İşlem amniyosenteze çok benzer. Muayene odası koşullarında anne karnı temizlendikten ve steril alan oluşturulduktan sonra ultrason eşliğinde iğne ile bebeğin plasentasına girilip bir kaç seferde plasentadan küçük mikro parçalar alınıp parçalar özel sıvı içinde laboratuvara gönderilir. Sonuç klasik hücre kültürü ile yaklaşık 14 günde, 21,18, 13 ve cinsiyet kromozomları için hızlı test ile 48 saatte açıklanabilir.
İşlem bittikten sonra biraz dinlendirilen hasta evine gönderilir. Ertesi gün günlük hayatına devam edebilse de bir kaç gün egzersiz, aşırı fiziksel aktivite ve cinsel ilişkiden kaçınılması önerilir.

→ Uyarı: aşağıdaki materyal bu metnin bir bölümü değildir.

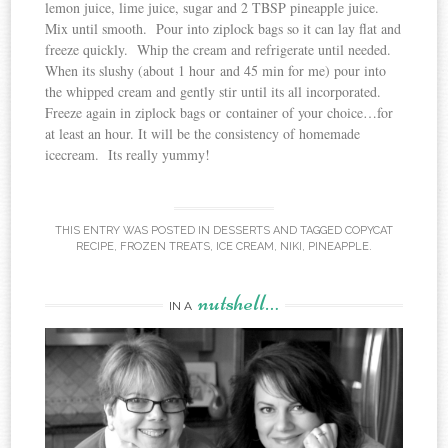
lemon juice, lime juice, sugar and 2 TBSP pineapple juice.
Mix until smooth. Pour into ziplock bags so it can lay flat and
freeze quickly. Whip the cream and refrigerate until needed.
When its slushy (about 1 hour and 45 min for me) pour into
the whipped cream and gently stir until its all incorporated.
Freeze again in ziplock bags or container of your choice…for
at least an hour. It will be the consistency of homemade
icecream. Its really yummy!
THIS ENTRY WAS POSTED IN
DESSERTS
AND TAGGED
COPYCAT
RECIPE
,
FROZEN TREATS
,
ICE CREAM
,
NIKI
,
PINEAPPLE
.
nutshell…
IN A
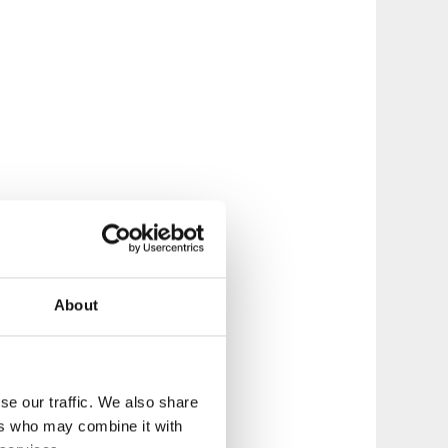
About
se our traffic. We also share
ers who may combine it with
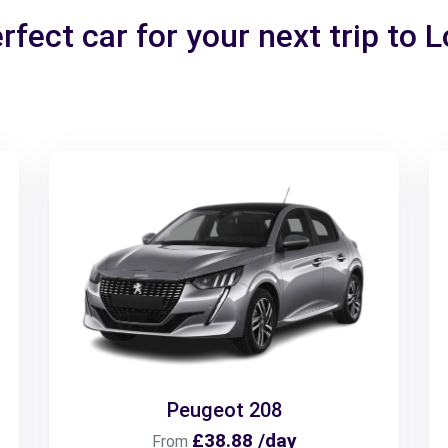
rfect car for your next trip to 
Peugeot 208
£38.88 /day
From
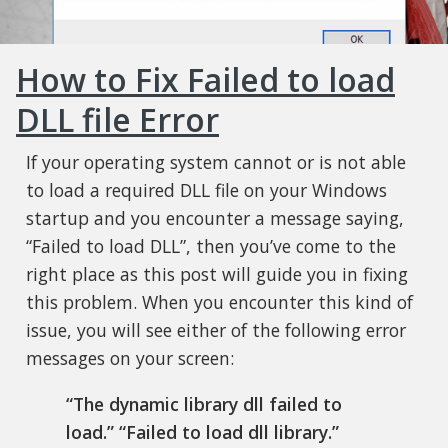
How to Fix Failed to load
DLL file Error
If your operating system cannot or is not able
to load a required DLL file on your Windows
startup and you encounter a message saying,
“Failed to load DLL”, then you’ve come to the
right place as this post will guide you in fixing
this problem. When you encounter this kind of
issue, you will see either of the following error
messages on your screen:
“The dynamic library dll failed to
load.”
“Failed to load dll library.”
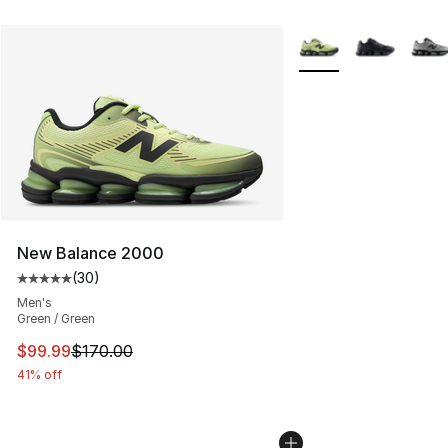
More Colors Availabl
New Balance 2000
(
30
)
Average customer rating - [5 out of 5 stars], 30 review
Men's
Green / Green
This item is on sale. Price dropped from $170.00 to $99
$99.99
$170.00
41% off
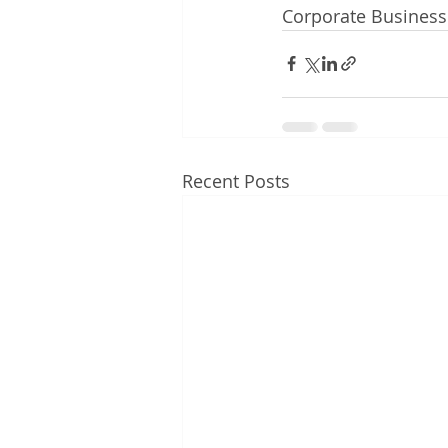
Corporate Busines
Recent Posts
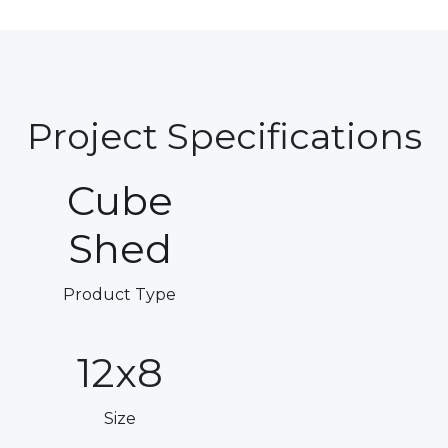
Project Specifications
Cube
Shed
Product Type
12x8
Size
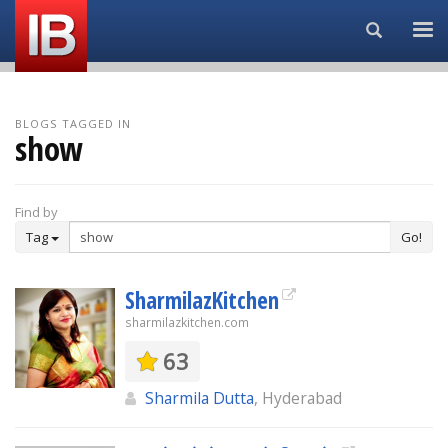
Search...
BLOGS TAGGED IN
show
Find by
Tag
Go!
SharmilazKitchen
sharmilazkitchen.com
63
Sharmila Dutta
, Hyderabad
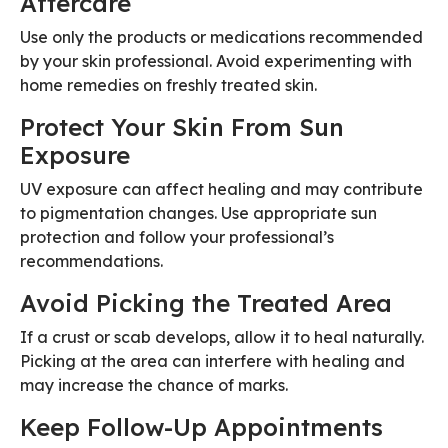
Aftercare
Use only the products or medications recommended
by your skin professional. Avoid experimenting with
home remedies on freshly treated skin.
Protect Your Skin From Sun
Exposure
UV exposure can affect healing and may contribute
to pigmentation changes. Use appropriate sun
protection and follow your professional’s
recommendations.
Avoid Picking the Treated Area
If a crust or scab develops, allow it to heal naturally.
Picking at the area can interfere with healing and
may increase the chance of marks.
Keep Follow-Up Appointments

Hasta hafif kasık ağrısı hissedebilir. İlk bir kaç gün içinde çok az kanama olabilir.
Anne babada kan uyuşmazlığı varsa Rho Gam iğnesinin 72 saat içinde yapılması sağlanmalıdır.
Aynı amniyosentez de olduğu gibi CVS de de düşüğü tetikleme riski vardır ve bu risk amniyosenteze göre biraz daha yüksek, %1 oranında görülebilir.
İşlemden sonra beklenen kanama bir kaç damladan fazla ise derhal hekim ile iletişime geçilmesi gerekir.
Bazen CVS'den sonuç alınamayabilir ve işlemin tekrar edilmesi gerekebilir.
Kordosentez bebeğin kordonundan kan alınması işlemidir. Genellikle 22 haftayı geçmiş gebeliklerde yapılır. İşlem amniyosenteze çok benzer. Karından ultrason eşliğinde bir iğne ile girilip bebeğin göbek kordonuna denk getirilerek bebekten kan alınır. İşlem amniyosentez ve CVS'e göre daha nadir yapılır. İlerleyen gebelik haftasında yapıldığı için hastane ortamında, olası bir acil doğum riskine bağlı ameliyathanenin hazır olduğu koşullarda yapılmalıdır. Bebekten direk kan alındığı için daha güvenilir sonucu vardır ve inceleme sonrasında en geç 72 saatte sonuç verir.
Kordosentez de diğer girişimsel işlemlerde olduğu gibi gebeliğin kaybına yol açabilir. Bebekte işlem sonrasında kalp hızında ani düşme görülebilir, hatta bebek kaybedilebilir. Kordondan iğnenin girdiği yerde kanama devam ederek hematom oluşabilir. Rahim içi enfeksiyona ve hastanın suyunun gelmesine yol açabilir.